* [Entries supplied]
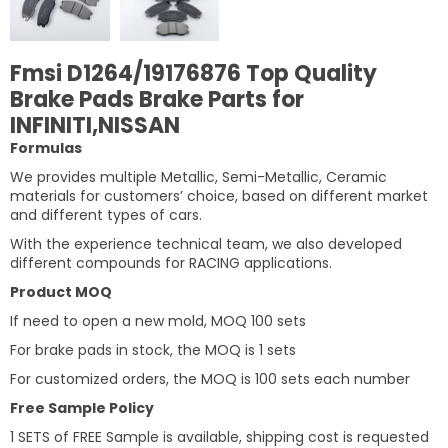
Fmsi D1264/19176876 Top Quality
Brake Pads Brake Parts for
INFINITI,NISSAN
Formulas
We provides multiple Metallic, Semi-Metallic, Ceramic
materials for customers’ choice, based on different market
and different types of cars.
With the experience technical team, we also developed
different compounds for RACING applications.
Product MOQ
If need to open a new mold, MOQ 100 sets
For brake pads in stock, the MOQ is 1 sets
For customized orders, the MOQ is 100 sets each number
Free Sample Policy
1 SETS of FREE Sample is available, shipping cost is requested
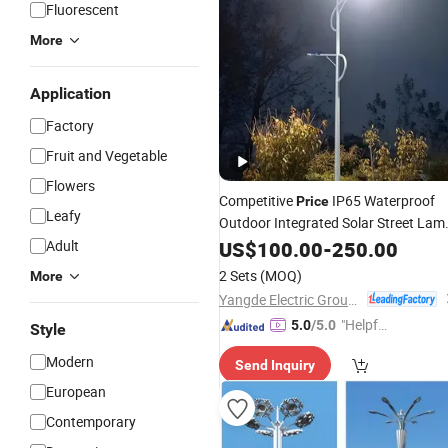
Fluorescent
More
Application
Factory
Fruit and Vegetable
Flowers
Competitive
IP65 Waterproof
Price
Leafy
Outdoor Integrated Solar Street Lam
Motion Sensor Solar Garden Wall
Adult
US$
100.00
-
250.00
Lawn
Remote Control Flood
Light
2 Sets
(MOQ)
More
Wholeset
Light
LED
Light
Yangde Electric Group Co., Ltd.
"Helpful
5.0
/5.0
Style
Service"
Modern
Send Inquiry
European
Contemporary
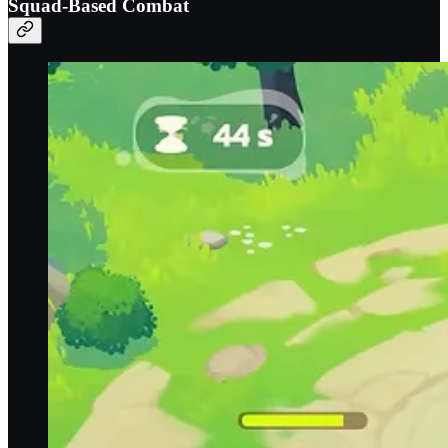
Squad-Based Combat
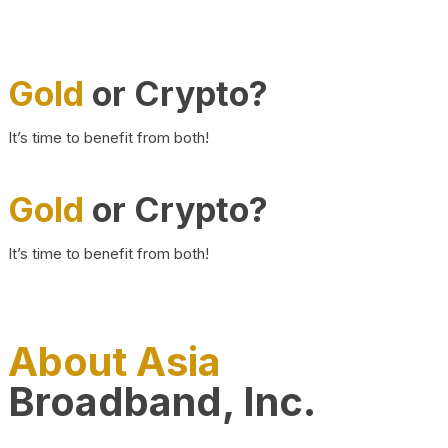
Gold
or Crypto?
It’s time to benefit from both!
Gold
or Crypto?
It’s time to benefit from both!
About Asia
Broadband, Inc.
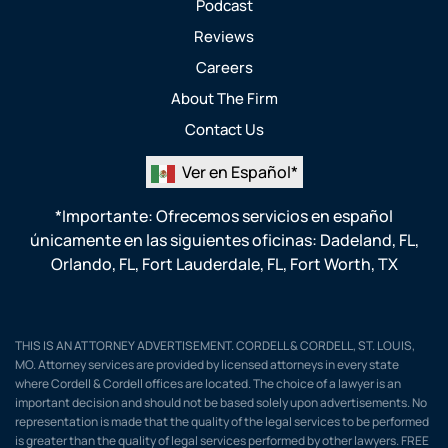
Podcast
Reviews
Careers
About The Firm
Contact Us
Ver en Español*
*Importante: Ofrecemos servicios en español
únicamente en las siguientes oficinas:
Dadeland, FL
,
Orlando, FL
,
Fort Lauderdale, FL
,
Fort Worth, TX
THIS IS AN ATTORNEY ADVERTISEMENT. CORDELL & CORDELL, ST. LOUIS,
MO. Attorney services are provided by licensed attorneys in every state
where Cordell & Cordell offices are located. The choice of a lawyer is an
important decision and should not be based solely upon advertisements. No
representation is made that the quality of the legal services to be performed
is greater than the quality of legal services performed by other lawyers. FREE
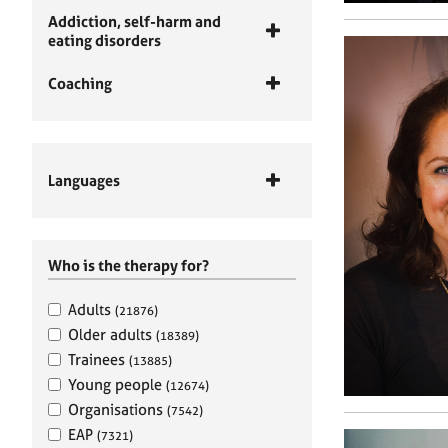
Addiction, self-harm and
eating disorders
Coaching
Languages
Who is the therapy for?
Adults
(21876)
Older adults
(18389)
Trainees
(13885)
Young people
(12674)
Organisations
(7542)
EAP
(7321)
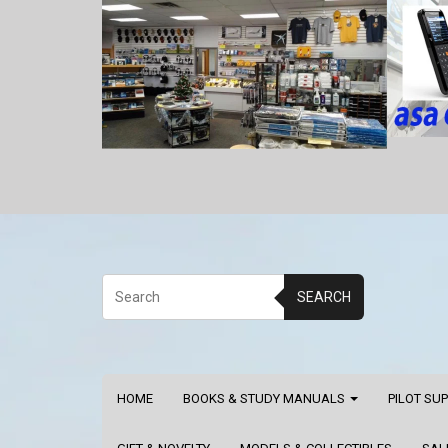
SEARCH
HOME
BOOKS & STUDY MANUALS
PILOT SU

* [Task to carry out]
Please identify every line in the material above that contains the word "performed", and copy each of those lines. Case counts when matching.

* [Exercise result]
representation is made that the quality of the legal services to be performed
is greater than the quality of legal services performed by other lawyers. FREE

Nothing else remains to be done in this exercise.